Ama kimse kurallara uymak istemiyor. Hukuk var, yok değil. Ama hukukun uygulanmasını istemeyen iktidarlar ve hukuku uygulamayan yargıçlar ve savcılar var. ‘İktidar benim’ diyenler; ‘Benim sözüm emirdir, dediğimi yapacaksın, istediğimi tutuklayacaksın, istemediğimi bırakamayacaksın’ diyenler…

Dünya, aslında söylediklerinizin uzun süre hatırlanacağı bir yer değil. Ama yaptıklarınız asla unutulmayacak.

“Ne güce boyun eğeceğiz, ne hukuksuzluğa”

İşte tam da bu nedenle, bu meslek — avukatlık — başkasının acısına sırt çevirmemeyi, başkasının hakkını kendi hakkı gibi savunmayı seçmiş, yani yapmayı seçmiş insanların mesleğidir.

Biz neyi seçtiğimizi çok iyi biliyoruz. Ve bu yüzden ne yapmamız gerektiğini de biliyoruz. Mustafa Kemal Atatürk, ‘Cumhuriyet bilhassa kimsesizlerin kimsesidir’ derken, tam da adaletin özünü tarif ediyordu. Çünkü adalet, güçlüden yana değil, hakkı elinden alınandan yana durmayı gerektirir.

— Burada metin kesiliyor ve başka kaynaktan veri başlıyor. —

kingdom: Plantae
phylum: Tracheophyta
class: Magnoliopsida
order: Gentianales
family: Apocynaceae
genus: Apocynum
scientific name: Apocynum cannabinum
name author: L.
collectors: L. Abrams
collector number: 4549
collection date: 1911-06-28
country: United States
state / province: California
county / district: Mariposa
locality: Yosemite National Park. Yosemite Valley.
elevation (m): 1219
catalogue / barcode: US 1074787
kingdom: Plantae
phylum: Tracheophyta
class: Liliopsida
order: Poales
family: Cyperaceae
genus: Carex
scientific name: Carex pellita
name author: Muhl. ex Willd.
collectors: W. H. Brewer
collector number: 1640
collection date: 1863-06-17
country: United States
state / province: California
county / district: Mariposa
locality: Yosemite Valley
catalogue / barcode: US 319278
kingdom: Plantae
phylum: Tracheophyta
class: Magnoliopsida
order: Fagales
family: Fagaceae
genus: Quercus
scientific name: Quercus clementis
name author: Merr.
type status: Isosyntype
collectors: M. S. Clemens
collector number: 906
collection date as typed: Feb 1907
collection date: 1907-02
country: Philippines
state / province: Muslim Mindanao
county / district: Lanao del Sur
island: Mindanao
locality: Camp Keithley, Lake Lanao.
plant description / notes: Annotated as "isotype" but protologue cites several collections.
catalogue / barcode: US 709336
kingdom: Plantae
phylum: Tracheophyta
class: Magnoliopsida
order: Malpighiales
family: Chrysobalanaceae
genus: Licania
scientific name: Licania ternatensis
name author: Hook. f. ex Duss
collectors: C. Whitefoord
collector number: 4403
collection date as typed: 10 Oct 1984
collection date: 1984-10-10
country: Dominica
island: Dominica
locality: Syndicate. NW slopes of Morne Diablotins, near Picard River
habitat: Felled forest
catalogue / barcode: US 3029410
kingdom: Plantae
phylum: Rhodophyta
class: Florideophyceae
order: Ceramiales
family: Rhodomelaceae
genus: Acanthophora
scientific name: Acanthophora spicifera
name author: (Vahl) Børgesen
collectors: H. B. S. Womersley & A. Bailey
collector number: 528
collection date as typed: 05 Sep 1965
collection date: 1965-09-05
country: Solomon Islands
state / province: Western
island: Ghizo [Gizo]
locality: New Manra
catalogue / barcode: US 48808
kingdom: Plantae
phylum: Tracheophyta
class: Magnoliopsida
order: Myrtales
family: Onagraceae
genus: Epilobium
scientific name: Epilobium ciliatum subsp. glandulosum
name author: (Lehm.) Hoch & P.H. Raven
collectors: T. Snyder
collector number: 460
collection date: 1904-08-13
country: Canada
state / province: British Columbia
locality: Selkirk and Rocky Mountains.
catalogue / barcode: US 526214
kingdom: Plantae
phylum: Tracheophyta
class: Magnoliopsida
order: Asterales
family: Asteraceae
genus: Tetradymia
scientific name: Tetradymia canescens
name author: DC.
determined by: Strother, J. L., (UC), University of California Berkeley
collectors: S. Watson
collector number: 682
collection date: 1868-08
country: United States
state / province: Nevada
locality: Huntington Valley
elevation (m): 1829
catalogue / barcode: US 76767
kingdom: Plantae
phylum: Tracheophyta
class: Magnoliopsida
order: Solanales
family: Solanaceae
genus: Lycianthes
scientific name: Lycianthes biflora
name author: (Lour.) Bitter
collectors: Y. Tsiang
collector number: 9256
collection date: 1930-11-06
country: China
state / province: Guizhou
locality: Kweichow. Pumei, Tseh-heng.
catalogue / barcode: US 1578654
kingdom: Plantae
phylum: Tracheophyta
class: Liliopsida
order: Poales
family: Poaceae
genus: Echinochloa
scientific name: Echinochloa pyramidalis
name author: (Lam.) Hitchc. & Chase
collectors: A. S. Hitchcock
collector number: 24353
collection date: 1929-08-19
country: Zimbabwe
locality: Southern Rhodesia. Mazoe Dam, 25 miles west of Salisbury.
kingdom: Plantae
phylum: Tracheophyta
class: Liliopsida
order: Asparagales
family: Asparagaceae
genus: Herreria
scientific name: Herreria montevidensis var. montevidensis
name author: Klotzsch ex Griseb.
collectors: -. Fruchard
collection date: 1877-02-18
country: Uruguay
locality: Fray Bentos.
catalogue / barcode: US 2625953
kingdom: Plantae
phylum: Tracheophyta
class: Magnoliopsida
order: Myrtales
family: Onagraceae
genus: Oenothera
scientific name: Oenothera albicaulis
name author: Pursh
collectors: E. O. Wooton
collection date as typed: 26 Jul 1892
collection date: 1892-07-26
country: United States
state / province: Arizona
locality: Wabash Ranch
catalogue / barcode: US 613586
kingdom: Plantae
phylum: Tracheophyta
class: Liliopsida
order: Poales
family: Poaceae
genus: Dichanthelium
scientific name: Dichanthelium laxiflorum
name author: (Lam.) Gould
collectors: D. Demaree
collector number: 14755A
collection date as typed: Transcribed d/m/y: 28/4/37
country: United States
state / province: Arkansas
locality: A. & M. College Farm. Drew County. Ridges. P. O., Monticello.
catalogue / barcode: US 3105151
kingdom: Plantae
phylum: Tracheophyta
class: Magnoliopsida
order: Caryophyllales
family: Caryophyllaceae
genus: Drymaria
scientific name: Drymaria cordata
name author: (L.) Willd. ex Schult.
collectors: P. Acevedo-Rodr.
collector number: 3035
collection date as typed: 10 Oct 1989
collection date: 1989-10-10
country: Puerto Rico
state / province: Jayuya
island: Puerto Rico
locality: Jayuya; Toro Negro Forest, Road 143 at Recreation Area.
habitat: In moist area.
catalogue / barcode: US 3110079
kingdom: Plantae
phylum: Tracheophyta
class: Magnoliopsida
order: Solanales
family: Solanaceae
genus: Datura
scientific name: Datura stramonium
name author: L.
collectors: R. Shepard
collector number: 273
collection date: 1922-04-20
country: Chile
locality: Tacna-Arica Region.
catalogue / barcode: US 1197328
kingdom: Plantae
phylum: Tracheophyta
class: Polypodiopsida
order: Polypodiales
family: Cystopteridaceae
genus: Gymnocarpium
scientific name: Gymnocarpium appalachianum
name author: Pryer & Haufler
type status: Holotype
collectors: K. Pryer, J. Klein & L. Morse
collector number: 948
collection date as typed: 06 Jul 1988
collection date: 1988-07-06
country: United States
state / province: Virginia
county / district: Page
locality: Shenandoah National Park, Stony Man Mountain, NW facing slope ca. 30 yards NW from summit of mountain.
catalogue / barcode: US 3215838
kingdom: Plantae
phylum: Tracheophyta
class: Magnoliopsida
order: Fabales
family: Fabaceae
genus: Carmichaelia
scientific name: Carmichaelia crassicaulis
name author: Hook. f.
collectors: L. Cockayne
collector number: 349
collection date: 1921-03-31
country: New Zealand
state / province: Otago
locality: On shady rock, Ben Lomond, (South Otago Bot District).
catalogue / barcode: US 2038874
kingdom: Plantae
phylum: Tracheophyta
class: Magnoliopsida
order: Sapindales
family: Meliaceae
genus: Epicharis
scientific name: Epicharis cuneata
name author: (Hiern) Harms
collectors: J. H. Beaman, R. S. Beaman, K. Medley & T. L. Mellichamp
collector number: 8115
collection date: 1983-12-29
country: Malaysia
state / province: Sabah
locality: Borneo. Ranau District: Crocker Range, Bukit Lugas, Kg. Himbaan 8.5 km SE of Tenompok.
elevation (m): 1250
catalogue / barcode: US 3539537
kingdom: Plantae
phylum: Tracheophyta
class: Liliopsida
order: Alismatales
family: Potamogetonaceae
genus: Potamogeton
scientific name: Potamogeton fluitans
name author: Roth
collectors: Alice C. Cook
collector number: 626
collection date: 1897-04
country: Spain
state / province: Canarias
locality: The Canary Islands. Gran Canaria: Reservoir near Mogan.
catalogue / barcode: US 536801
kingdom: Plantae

Bizler o sözü bir hatıra değil, bir sorumluluk olarak taşıyoruz. Ve böylesi bir zamanda avukat olarak sessiz kalmak — yani yapmamak, yapmaktan geri durmak — yalnızca mesleğimize değil, topluma ve adalete karşı da bir ihanet olacaktır, biliyoruz. O yüzden, hukuka, ahlaka, mesleğin onuruna ve kurallarına; namusumuz ve vicdanımız üzerine ettiğimiz avukatlık yemini, bize neyi ve nasıl yapmamız gerektiğini gösteren bir duruş, bir mücadelenin ve ahlaki sorumluluğun ifadesidir. Ve biz o yeminden dönmeyeceğiz. Kimse kusura bakmasın, dönmeyeceğiz.

"Ne güce boyun eğeceğiz, ne hukuksuzluğa"

Adaletsizlikleri ve haksızlıkları ortadan kaldırmaya çalışanların mücadelesi bu. Ve vazgeçmeden sürecek. Güçlü olduğu için haklı olduğuna inananların değil, ezilenlerin, susturulanların, yoksun bırakılanların yanında durup; özgürlükler ve haklar için savaşanların mücadelesi bu, sürecek. Ne güce boyun eğeceğiz, ne hukuksuzluğa. Bugün bizi çıkarları, menfaatleri, koltukları, siyasi gelecekleri, şahsi ihtiyaçları için birbirimize düşürmeye çalışıyorlar. Birbirimizden nefret etmemiz için her türlü haksızlığı, baskıyı, zulmü göze alabilecek kadar bir kötülükle karşı karşıyayız. Demek ki iyilikle kötülüğün mücadelesi sürecek. Ama biz nefret etmek için değil, sevmek için yaratıldık.

"Cesur olmalıyız"

Bu güzel ülkeyi, insanlarını ve bir arada yaşamamızın teminatı olan en değerli şeyi — Cumhuriyetimizi — sevmek ve korumak zorundayız. Cesur olmalıyız, açık konuşmalıyız, hatta yüksek sesle konuşmalıyız. Çünkü yüksek sesle konuşmazsak, o karanlık fısıltıyı, o gerici zihniyeti, karanlık ve kötülüğü yenemeyeceğiz, biliyoruz. Ama yaşadığımız ülke bizleri köşeye sıkıştırmaya çalışırken, bu atmosferin pençesinde kendimizi ifade etmenin gitgide zorlaştığı, özgürlüklerimizin daraldığı, korkuların derinleştiği bu dönemde; geride hâlâ bizden alamayacakları bir şey var: Seçme özgürlüğümüz.

"Bu Cumhuriyet, susanların değil, konuşanların ve yapanların eseridir"

Evet, biz bugün burada korku yerine cesareti, sessizlik yerine sözü, itaat yerine direnişi, umutsuzluk yerine inancı seçiyoruz. Çünkü biliyoruz, kötülük ancak iyiler sustuğunda büyür. Bu Cumhuriyet, susanların değil, konuşanların ve yapanların eseridir. O yüzden biz korkunun değil, cesaretin çocuklarıyız. Mustafa Kemal Atatürk’ün gösterdiği gibi, ‘Hiçbir karanlık ses, inanan bir halkın sesinden güçlü değildir’ Bunu kimse unutmasın.”